Resolution on Armenian genocide risks foreign policy

Chicago Sun-Times
April 7 2007

Resolution on Armenian genocide risks foreign policy

Backlash could compromise Turkey’s role as gateway for supply of U.S.
forces in Iraq

April 7, 2007
BY JOEL J. SPRAYREGEN

Congress is on the verge of inflicting a devastating blow to U.S.
foreign policy. At issue is a resolution introduced in the House of
Representatives that brands as genocide the deaths and deportations
of Armenians in the Ottoman Empire during World War I.
Turkey is the gateway for supply of U.S. forces in Iraq as well as
supplier of basic necessities — food, water, gas, electricity — to
Iraq. Turkey has been a staunch American ally in NATO; Turkish forces
play an important role in Afghanistan.

Passage of the resolution — which Turks see as officially adjudging
them to be a nation of barbarians — will produce popular indignation
that no Turkish government could ignore. As Professor Soner Cagaptay
of Princeton University says, ”This backlash would inevitably
cripple U.S.-Turkish military cooperation.”

The modern Turkish Republic, successor to the Ottoman Empire within
shrunken borders, is the only Muslim country in the Middle East that
maintains a functioning democracy. Turkey borders Iran, Iraq, Syria
and Russia. Passing a self-serving resolution condemning Turks for
horrific things that occurred 90 years ago would alienate an
important ally without achieving anything of substance for the United
States. An American rebuff, added to recent European actions hostile
to Turkey, would only strengthen malign anti-Western Islamist and
nationalist minorities in Turkey.

Armenians contend 1.5 million or more people were systematically
killed between 1915 and 1923. Turks say a far smaller number of
people died, not by deliberate extermination, but as a consequence of
a brutal war in which Armenians were deported because they sided
militarily with invading Russians. There is no doubt that large
numbers of Armenians suffered terrible deaths and deportations;
Muslim civilians were also ravaged.

The weight of opinion outside Turkey has favored Armenian claims. But
Chris Morris, British author of The New Turkey, says: ”Both sides
produce stacks of documents to back up their arguments . . .”
Respected historian Guenter Lewy concludes, ”The primary intent of
the [Ottoman] deportation order was undoubtedly not to eradicate an
entire people but to deny support for the Armenian guerrilla bands
and to remove Armenians from war zones.” The tragic consequences for
Armenian civilians should be remembered. But politicians have no
qualifications to judge Ottoman intentions nine decades ago.

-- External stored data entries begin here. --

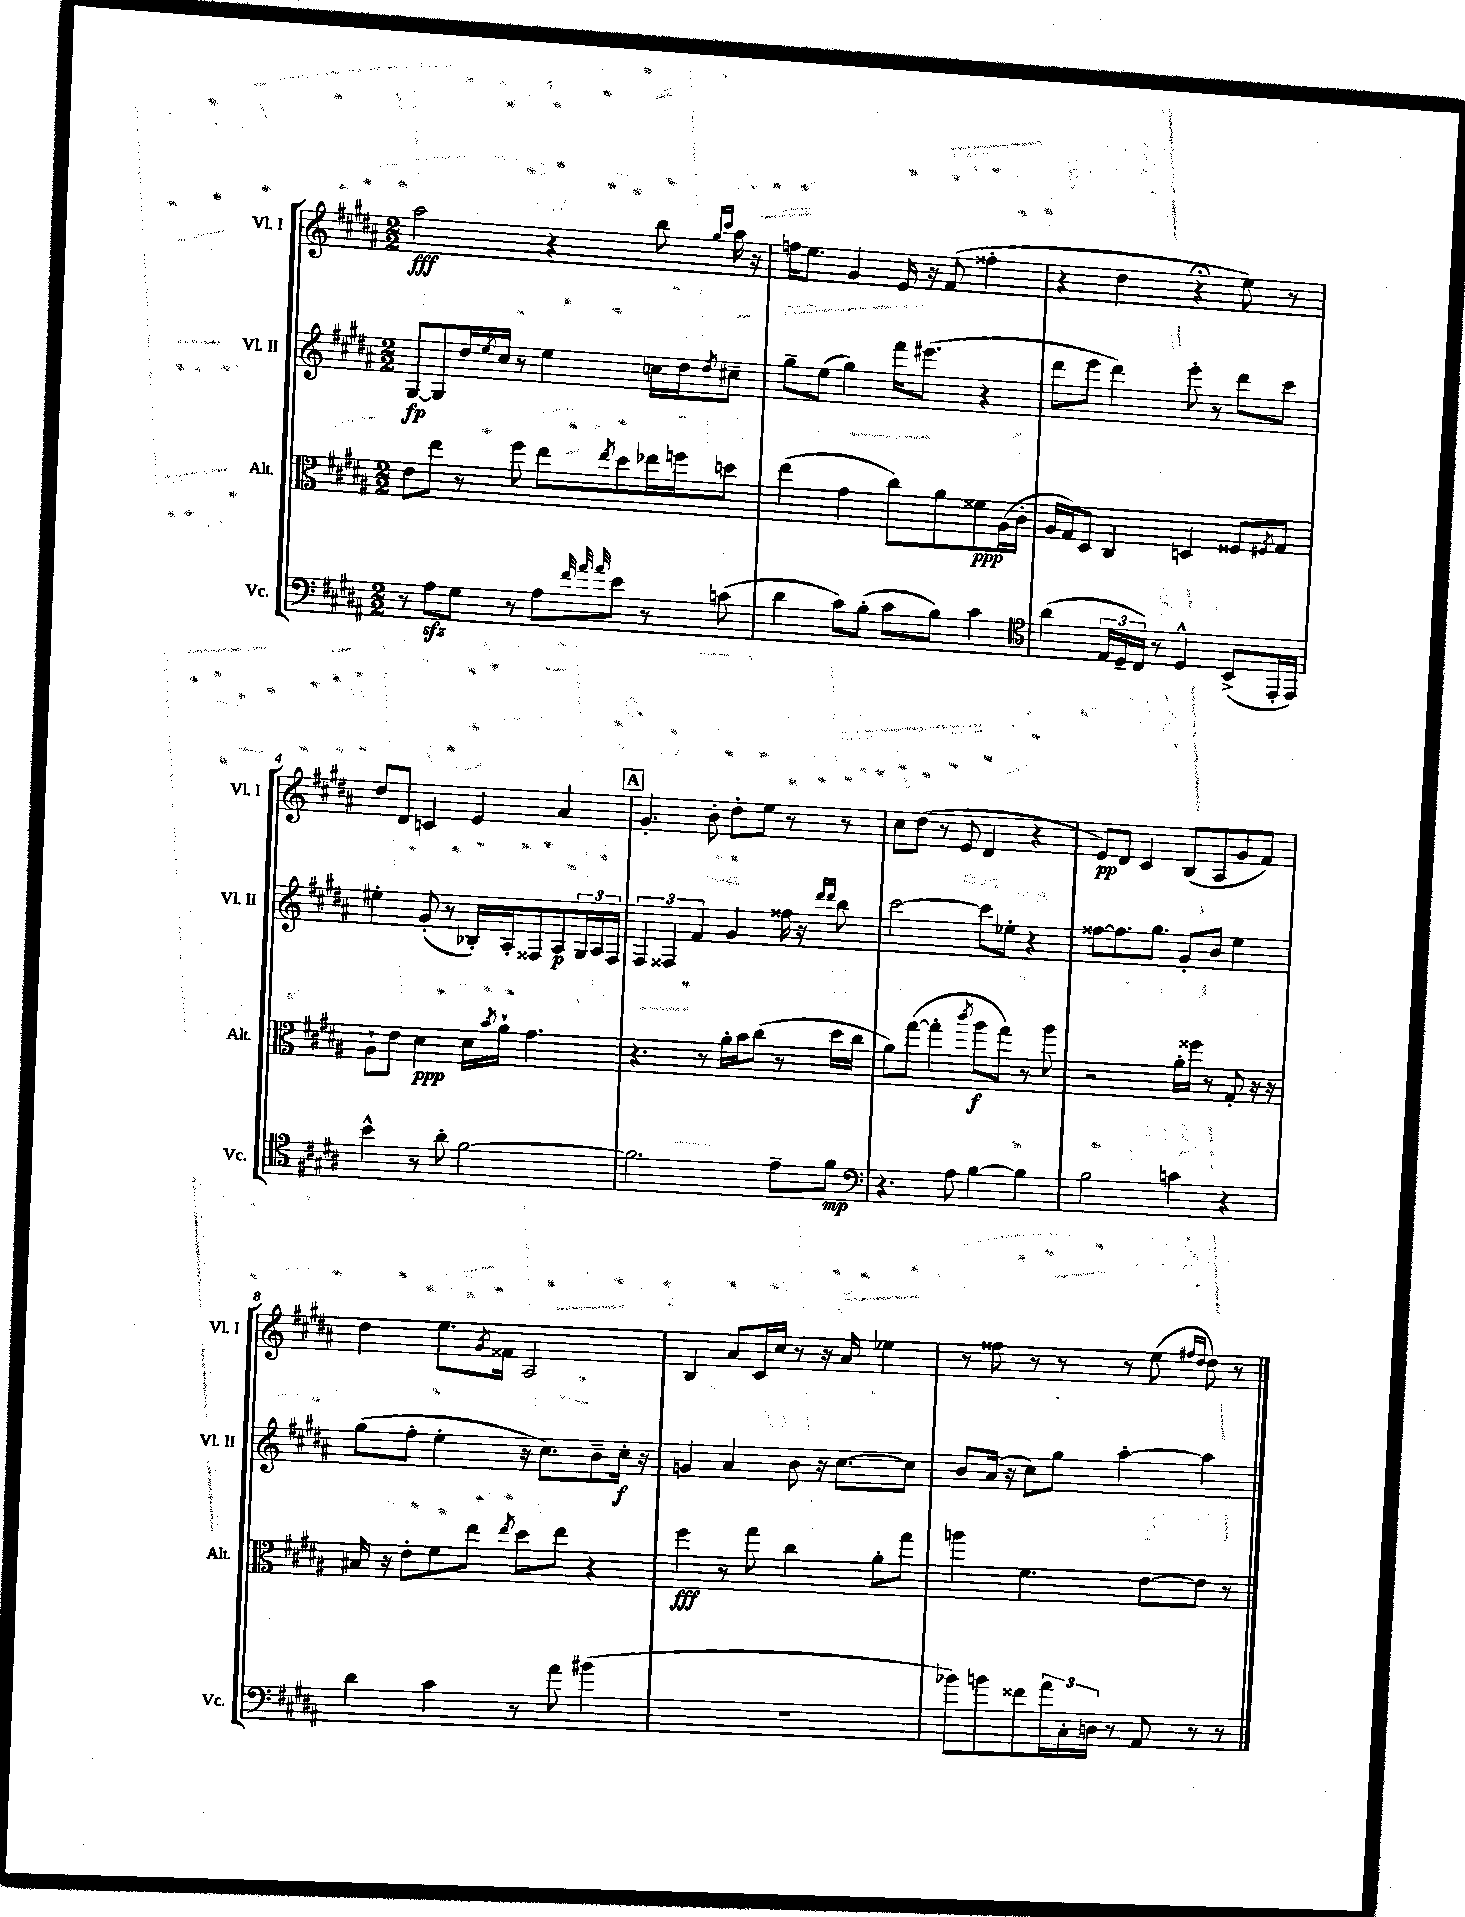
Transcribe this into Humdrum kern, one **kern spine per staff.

**kern	**dynam	**kern	**dynam	**kern	**dynam	**kern	**dynam
*part4	*part4	*part3	*part3	*part2	*part2	*part1	*part1
*staff4	*staff4	*staff3	*staff3	*staff2	*staff2	*staff1	*staff1
*I"Vc.	*	*I"Alt.	*	*I"Vl. II	*	*I"Vl. I	*
*I'Vc.	*	*I'Alt.	*	*I'Vl. II	*	*I'Vl. I	*
*clefF4	*	*clefC3	*	*clefG2	*	*clefG2	*
*k[f#c#g#d#a#]	*	*k[f#c#g#d#a#]	*	*k[f#c#g#d#a#]	*	*k[f#c#g#d#a#]	*
*M2/2	*	*M2/2	*	*M2/2	*	*M2/2	*
=1	=1	=1	=1	=1	=1	=1	=1
8r	.	8e\L	.	[8G#/L	fp	2aa#\	fff
8A#zz\L	.	8ee\J	.	8G#/]	.	.	.
8G#\J	.	8r	.	16dd#/L	.	.	.
.	.	.	.	8qee/	.	.	.
.	.	.	.	16cc#/JJ	.	.	.
8r	.	8ff#\	.	8r	.	.	.
8A#\L	.	8ee\L	.	4ee\	.	4r	.
32qqf#/	.	.	.	.	.	.	.
32qqa#/	.	.	.	.	.	.	.
32qqa#/	.	8qee/	.	.	.	.	.
8e\J	.	8dd#\	.	.	.	.	.
8r	.	16ee-X\L	.	16ccn\LL	.	8bb\	.
.	.	16ffn\J	.	16dd#\J	.	.	.
.	.	.	.	.	.	16qqgg#/LL	.
.	.	.	.	8qdd#/	.	16qqccc#/JJ	.
(8cn\	.	8ddn\J	.	8cc#X~\J	.	16aa#\	.
.	.	.	.	.	.	16r	.
=2	=2	=2	=2	=2	=2	=2	=2
4d#\	.	(4ee\	.	8gg#~\L	.	16ffn\KL	.
.	.	.	.	.	.	8.ee\J	.
.	.	.	.	(8ee\J	.	.	.
8c#\L)	.	4g#\	.	4gg#\)	.	4g#/	.
(8B'\J	.	.	.	.	.	.	.
8c#\L	.	8cc#\L)	.	16fff#\KL	.	16e/	.
.	.	.	.	(8.eee#X\J	.	16r	.
8B\J)	.	8a#\	.	.	.	(8f#/	.
4c#\	.	8f##X\	ppp	4r	.	4ff##X'\	.
.	.	(16A#\L	.	.	.	.	.
.	.	16c#'\JJ	.	.	.	.	.
=3	=3	=3	=3	=3	=3	=3	=3
*clefC4	*	*	*	*	*	*	*
(4a#\	.	16A#/LL	.	8ddd#\L	.	4r	.
.	.	16G#/J)	.	.	.	.	.
.	.	8D#/J	.	8eee\J	.	.	.
24E/LL	.	4C#/	.	4ddd#\)	.	4dd#\	.
24D#~/	.	.	.	.	.	.	.
24C#/JJ)	.	.	.	.	.	.	.
8r	.	.	.	.	.	.	.
4D#^^/	.	4Dn/	.	8eee'\	.	4r;<	.
.	.	.	.	8r	.	.	.
(8BB^/L	.	8F##X/L	.	8ddd#\L	.	8ee\)	.
.	.	8qF#X/	.	.	.	.	.
16EE'/L	.	8G#/J	.	8ccc#\J	.	8r	.
16EE/JJ)	.	.	.	.	.	.	.
!!LO:LB:g=z
=4	=4	=4	=4	=4	=4	=4	=4
4b^^\	.	8A#`\L	.	4ee#X'\	.	8dd#/L	.
.	.	8e\J	.	.	.	8d#/J	.
8r	.	4d#\	ppp	(8g#'/	.	4cn/	.
8a#'\	.	.	.	8r	.	.	.
[2f#\	.	16d#\LL	.	16B-X'/LL)	.	4e/	.
.	.	8qb/	.	.	.	.	.
.	.	16a#`\JJ	.	16A#'/J	.	.	.
.	.	4.g#\	.	8F##X/	.	.	.
.	.	.	.	8A#/	p	4a#/	.
.	.	.	.	24G#/L	.	.	.
.	.	.	.	24A#/	.	.	.
.	.	.	.	24F##/JJ	.	.	.
!!LO:REH:place=s1:t=A
=5	=5	=5	=5	=5	=5	=5	=5
2.f#\]	.	4.r	.	6F#/	.	4.g#'/	.
.	.	.	.	6F##X/	.	.	.
.	.	.	.	6f#/	.	.	.
.	.	8r	.	.	.	8b'\	.
.	.	16a#'\LL	.	4g#/	.	8dd#'\L	.
.	.	16b\J	.	.	.	.	.
.	.	(8cc#\J	.	.	.	8ee\J	.
8e~\L	.	8r	.	16ff##X\	.	8r	.
.	.	.	.	16r	.	.	.
.	.	.	.	16qqddd#/LL	.	.	.
.	.	.	.	16qqddd#/JJ	.	.	.
8f#\J	mp	16dd#\LL	.	8bb\	.	8r	.
.	.	16cc#\JJ	.	.	.	.	.
=6	=6	=6	=6	=6	=6	=6	=6
*clefF4	*	*	*	*	*	*	*
4.r	.	8a#\L)	.	[2ccc#\	.	8cc#\L	.
.	.	([8gg#\J	.	.	.	(8dd#\J	.
.	.	4gg#'\]	.	.	.	8r	.
8A#\	.	.	.	.	.	8e/	.
.	.	8qccc#/	.	.	.	.	.
[4B\	.	8aa#\L	f	8ccc#\L]	.	4d#/	.
.	.	8gg#\J)	.	8ee-X'\J	.	.	.
4B\]	.	8r	.	4r	.	4r	.
.	.	8aa#\	.	.	.	.	.
=7	=7	=7	=7	=7	=7	=7	=7
2B\	.	2r	.	[8ff##X\L	.	8e/L)	pp
.	.	.	.	8.ff##\]	.	8d#/J	.
.	.	.	.	.	.	4c#/	.
.	.	.	.	8.gg#\J	.	.	.
4cn\	.	16a#'\LL	.	8g#'/L	.	(8B/L	.
.	.	16ff##X\JJ	.	.	.	.	.
.	.	8r	.	8b/J	.	8A#/	.
4r	.	8G#'/	.	4ee\	.	8g#/	.
.	.	16r	.	.	.	8f#/J)	.
.	.	16r	.	.	.	.	.
!!LO:LB:g=z
=8	=8	=8	=8	=8	=8	=8	=8
4d#\	.	16B#X/	.	(8gg#\L	.	4dd#\	.
.	.	16r	.	.	.	.	.
.	.	8e'\L	.	8ff#'\J	.	.	.
4c#\	.	8f#\	.	4ee'\	.	8.ee\L	.
.	.	8ee\J	.	.	.	.	.
.	.	.	.	.	.	8qg#/	.
.	.	.	.	.	.	16f##X\Jk	.
.	.	8qee/	.	.	.	.	.
8r	.	8dd#\L	.	16r	.	2A#/	.
.	.	.	.	8.cc#\L)	.	.	.
8a#\	.	8ee\J	.	.	.	.	.
(4b#X\	.	4r	.	8b~\	.	.	.
.	.	.	.	16cc#'\Jk	f	.	.
.	.	.	.	16r	.	.	.
=9	=9	=9	=9	=9	=9	=9	=9
1r	.	4ff#\	fff	4gn/	.	4B/	.
.	.	8r	.	4a#/	.	8a#/L	.
.	.	8gg#\	.	.	.	16c#/L	.
.	.	.	.	.	.	16cc#/JJ	.
.	.	4cc#\	.	8b\	.	8r	.
.	.	.	.	16r	.	16r	.
.	.	.	.	[8.cc#\L	.	16a#/	.
.	.	8a#'\L	.	.	.	4ee-X\	.
.	.	8gg#\J	.	8cc#\J]	.	.	.
=10	=10	=10	=10	=10	=10	=10	=10
8b-X\L)	.	4aan\	.	8b/L	.	8r	.
8bn\	.	.	.	(16a#/Jk	.	8ff##X\	.
.	.	.	.	16r	.	.	.
8f##X\	.	4.f#\	.	8cc#\L)	.	8r	.
24a#\L	.	.	.	8gg#\J	.	8r	.
24C#'\	.	.	.	.	.	.	.
24Dn\JJ	.	.	.	.	.	.	.
8r	.	.	.	[4aa#'\	.	8r	.
8AA#/	.	[8e\L	.	.	.	(8ee\	.
.	.	.	.	.	.	16qqff#X/LL	.
.	.	.	.	.	.	16qqdd#/JJ	.
8r	.	8e\J]	.	4aa#\]	.	8dd#\)	.
8r	.	8r	.	.	.	8r	.
==	==	==	==	==	==	==	==
*-	*-	*-	*-	*-	*-	*-	*-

Similar congressional resolutions have failed to pass in recent
years. The reason the current resolution is being pushed by more than
160 House co-sponsors is that the November elections empowered
California Democrats, and there are many Armenian Americans residing
in California and elsewhere who are actively lobbying. They deserve
respect for keeping alive the memory of what happened to their
ancestors, but not at the price of rupturing relations with a key
American ally.

Turkish Americans are too few to lobby effectively. Speaker Nancy
Pelosi, ignoring concerns persuasive to prior House leadership, has
scheduled a rushed vote for this month. Pelosi should ask the
Department of Defense what would happen if Turkey curtailed
co-operation with U.S. forces in the Middle East and Afghanistan.

There is much Turkey can do to prevent congressional resolutions from
becoming a perennial irritant, e.g., tempering anti-American
propaganda in media close to the ruling AKP party and increasing
protection of human rights. Turkey is not improving its image by
cozying up to Hamas terrorists.

But passage of this resolution would inflict a major foreign policy
disaster on America by rupturing relations with a country vital to
execution of our foreign policy.

CChicago lawyer Joel J. Sprayregen participates annually in a
symposium in Istanbul to advance civil society in Turkey.